**PROBLEM:** Please write out exactly the lines of the data below from the line holding "thumb cmc: (523, 471)" through the line holding "ring pip: (632, 673)", and leave out the rest.

**GIVEN RECORDS:**
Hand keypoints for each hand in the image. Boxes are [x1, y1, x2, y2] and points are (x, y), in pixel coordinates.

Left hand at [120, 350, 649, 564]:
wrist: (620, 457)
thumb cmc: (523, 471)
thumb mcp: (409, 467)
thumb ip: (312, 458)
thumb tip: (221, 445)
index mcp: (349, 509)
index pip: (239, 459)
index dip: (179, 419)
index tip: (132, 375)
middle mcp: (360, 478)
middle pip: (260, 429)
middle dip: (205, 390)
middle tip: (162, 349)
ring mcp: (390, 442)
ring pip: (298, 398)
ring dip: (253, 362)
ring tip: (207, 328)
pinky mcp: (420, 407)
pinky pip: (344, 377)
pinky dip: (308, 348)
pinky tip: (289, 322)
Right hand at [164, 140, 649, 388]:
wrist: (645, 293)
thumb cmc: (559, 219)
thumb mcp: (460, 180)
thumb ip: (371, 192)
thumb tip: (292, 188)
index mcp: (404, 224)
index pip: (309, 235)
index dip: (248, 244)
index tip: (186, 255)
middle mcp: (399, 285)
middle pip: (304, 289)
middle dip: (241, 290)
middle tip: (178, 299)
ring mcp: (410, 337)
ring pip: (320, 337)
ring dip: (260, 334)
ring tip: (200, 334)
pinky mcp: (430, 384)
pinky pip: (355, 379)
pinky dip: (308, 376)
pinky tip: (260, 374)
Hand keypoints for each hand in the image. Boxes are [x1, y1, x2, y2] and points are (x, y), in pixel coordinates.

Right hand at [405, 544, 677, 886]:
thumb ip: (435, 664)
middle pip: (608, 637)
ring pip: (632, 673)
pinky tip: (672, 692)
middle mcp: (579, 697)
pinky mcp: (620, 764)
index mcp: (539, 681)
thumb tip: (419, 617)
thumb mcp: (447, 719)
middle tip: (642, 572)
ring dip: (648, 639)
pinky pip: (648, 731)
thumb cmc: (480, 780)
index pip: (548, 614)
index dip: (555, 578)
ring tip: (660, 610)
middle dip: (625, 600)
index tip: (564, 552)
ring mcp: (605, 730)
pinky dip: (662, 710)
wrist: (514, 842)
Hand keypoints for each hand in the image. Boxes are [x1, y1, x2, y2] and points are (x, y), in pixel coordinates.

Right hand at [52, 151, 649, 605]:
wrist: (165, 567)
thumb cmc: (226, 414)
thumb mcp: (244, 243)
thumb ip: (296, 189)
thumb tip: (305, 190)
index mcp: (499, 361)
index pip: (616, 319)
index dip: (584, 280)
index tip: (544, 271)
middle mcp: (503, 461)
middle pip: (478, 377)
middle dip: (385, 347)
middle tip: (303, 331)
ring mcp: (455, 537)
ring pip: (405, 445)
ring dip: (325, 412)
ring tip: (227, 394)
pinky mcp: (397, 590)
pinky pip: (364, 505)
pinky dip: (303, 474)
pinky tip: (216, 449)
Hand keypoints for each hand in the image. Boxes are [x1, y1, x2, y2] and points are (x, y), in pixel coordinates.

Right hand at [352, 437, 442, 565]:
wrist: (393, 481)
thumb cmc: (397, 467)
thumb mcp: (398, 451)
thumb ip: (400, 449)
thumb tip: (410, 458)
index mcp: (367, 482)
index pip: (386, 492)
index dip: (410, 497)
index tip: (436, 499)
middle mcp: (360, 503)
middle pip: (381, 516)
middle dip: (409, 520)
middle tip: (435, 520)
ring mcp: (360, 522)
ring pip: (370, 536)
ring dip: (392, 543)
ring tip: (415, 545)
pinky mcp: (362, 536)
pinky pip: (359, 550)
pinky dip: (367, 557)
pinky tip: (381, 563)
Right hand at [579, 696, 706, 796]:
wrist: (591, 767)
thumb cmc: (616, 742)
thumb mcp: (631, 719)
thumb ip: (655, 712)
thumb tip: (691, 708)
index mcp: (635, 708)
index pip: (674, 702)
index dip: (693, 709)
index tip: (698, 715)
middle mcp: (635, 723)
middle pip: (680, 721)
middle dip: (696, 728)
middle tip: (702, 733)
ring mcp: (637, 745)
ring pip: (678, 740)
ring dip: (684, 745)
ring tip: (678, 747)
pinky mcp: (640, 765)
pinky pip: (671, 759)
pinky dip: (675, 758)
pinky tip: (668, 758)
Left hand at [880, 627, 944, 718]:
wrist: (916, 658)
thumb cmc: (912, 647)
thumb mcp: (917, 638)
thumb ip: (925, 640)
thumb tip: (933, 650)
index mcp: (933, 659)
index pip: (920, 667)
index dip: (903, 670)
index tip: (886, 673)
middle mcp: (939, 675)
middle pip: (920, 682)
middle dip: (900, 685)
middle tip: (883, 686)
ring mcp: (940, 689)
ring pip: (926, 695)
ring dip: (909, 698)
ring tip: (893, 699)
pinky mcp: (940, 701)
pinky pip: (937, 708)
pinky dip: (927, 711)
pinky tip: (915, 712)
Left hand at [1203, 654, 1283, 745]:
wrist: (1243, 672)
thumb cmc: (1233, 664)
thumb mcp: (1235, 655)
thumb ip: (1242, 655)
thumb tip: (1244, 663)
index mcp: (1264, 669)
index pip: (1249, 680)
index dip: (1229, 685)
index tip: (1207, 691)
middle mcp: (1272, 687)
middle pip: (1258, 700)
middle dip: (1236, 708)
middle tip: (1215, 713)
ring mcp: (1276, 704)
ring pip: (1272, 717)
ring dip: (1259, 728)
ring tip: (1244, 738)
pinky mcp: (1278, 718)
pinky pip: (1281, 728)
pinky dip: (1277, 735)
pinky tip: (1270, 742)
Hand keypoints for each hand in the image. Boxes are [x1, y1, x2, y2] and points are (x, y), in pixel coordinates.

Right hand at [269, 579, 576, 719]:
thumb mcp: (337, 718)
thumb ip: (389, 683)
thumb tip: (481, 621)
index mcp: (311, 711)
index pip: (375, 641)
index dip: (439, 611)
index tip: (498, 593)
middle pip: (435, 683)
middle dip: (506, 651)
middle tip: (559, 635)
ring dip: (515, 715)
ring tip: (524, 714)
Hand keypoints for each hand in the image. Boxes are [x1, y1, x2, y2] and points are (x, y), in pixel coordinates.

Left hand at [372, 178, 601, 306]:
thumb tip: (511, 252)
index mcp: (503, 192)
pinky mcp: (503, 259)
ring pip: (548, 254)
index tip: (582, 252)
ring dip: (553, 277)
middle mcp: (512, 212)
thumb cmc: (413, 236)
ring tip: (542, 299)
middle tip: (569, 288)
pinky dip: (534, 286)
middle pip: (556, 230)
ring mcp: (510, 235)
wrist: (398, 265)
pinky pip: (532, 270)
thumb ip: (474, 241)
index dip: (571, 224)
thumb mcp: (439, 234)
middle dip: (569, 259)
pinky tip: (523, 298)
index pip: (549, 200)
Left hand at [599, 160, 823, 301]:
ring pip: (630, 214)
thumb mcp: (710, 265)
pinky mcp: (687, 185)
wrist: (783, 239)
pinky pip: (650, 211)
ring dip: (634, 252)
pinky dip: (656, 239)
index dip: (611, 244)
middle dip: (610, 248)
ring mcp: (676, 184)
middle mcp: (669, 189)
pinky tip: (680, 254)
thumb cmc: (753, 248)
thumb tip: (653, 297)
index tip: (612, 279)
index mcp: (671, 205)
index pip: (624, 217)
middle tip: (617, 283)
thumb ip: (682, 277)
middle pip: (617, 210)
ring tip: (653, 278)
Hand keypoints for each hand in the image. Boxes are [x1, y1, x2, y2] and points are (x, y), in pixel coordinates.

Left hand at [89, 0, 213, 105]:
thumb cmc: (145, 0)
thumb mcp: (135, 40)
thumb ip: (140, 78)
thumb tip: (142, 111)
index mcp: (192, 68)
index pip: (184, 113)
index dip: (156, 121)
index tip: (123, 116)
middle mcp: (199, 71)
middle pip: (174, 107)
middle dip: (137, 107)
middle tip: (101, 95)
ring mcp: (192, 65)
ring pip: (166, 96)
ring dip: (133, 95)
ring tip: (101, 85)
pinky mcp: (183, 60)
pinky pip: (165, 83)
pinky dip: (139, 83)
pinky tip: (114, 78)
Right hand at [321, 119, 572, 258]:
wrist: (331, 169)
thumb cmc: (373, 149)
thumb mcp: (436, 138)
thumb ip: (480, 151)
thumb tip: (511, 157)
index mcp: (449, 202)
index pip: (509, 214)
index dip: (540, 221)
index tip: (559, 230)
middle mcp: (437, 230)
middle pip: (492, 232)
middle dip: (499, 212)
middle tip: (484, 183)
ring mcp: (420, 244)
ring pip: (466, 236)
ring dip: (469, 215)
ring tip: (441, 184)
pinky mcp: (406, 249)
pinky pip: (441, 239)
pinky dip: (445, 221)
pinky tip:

**SOLUTION TO THE PROBLEM:**
thumb cmc: (523, 471)
thumb mcp: (409, 467)
thumb ip: (312, 458)
thumb tip: (221, 445)
index mcp: (349, 509)
index pip: (239, 459)
index dip: (179, 419)
index tip: (132, 375)
middle mcp: (360, 478)
middle pip: (260, 429)
middle dip: (205, 390)
middle tip: (162, 349)
ring mcp: (390, 442)
ring pip: (298, 398)
ring dip: (253, 362)
ring tip: (207, 328)
pinky mcp: (420, 407)
pinky pip: (344, 377)
pinky dip: (308, 348)
pinky tip: (289, 322)
Right hand at [164, 140, 649, 388]:
wrist: (645, 293)
thumb cmc: (559, 219)
thumb mcp: (460, 180)
thumb ip: (371, 192)
thumb tip: (292, 188)
index mcp: (404, 224)
index pip: (309, 235)
index dip: (248, 244)
index tip: (186, 255)
middle mcp: (399, 285)
middle pip: (304, 289)
middle dip: (241, 290)
middle tip: (178, 299)
ring mcp: (410, 337)
ring pip: (320, 337)
ring dip: (260, 334)
ring tip: (200, 334)
pinky mcp: (430, 384)
pinky pip: (355, 379)
pinky dip: (308, 376)
pinky tip: (260, 374)
Hand keypoints for each hand in the image. Boxes are [x1, y1, x2, y2] and points are (x, y), in pixel coordinates.

Right hand at [405, 544, 677, 886]:
thumb ip: (435, 664)
middle pip: (608, 637)
ring pip: (632, 673)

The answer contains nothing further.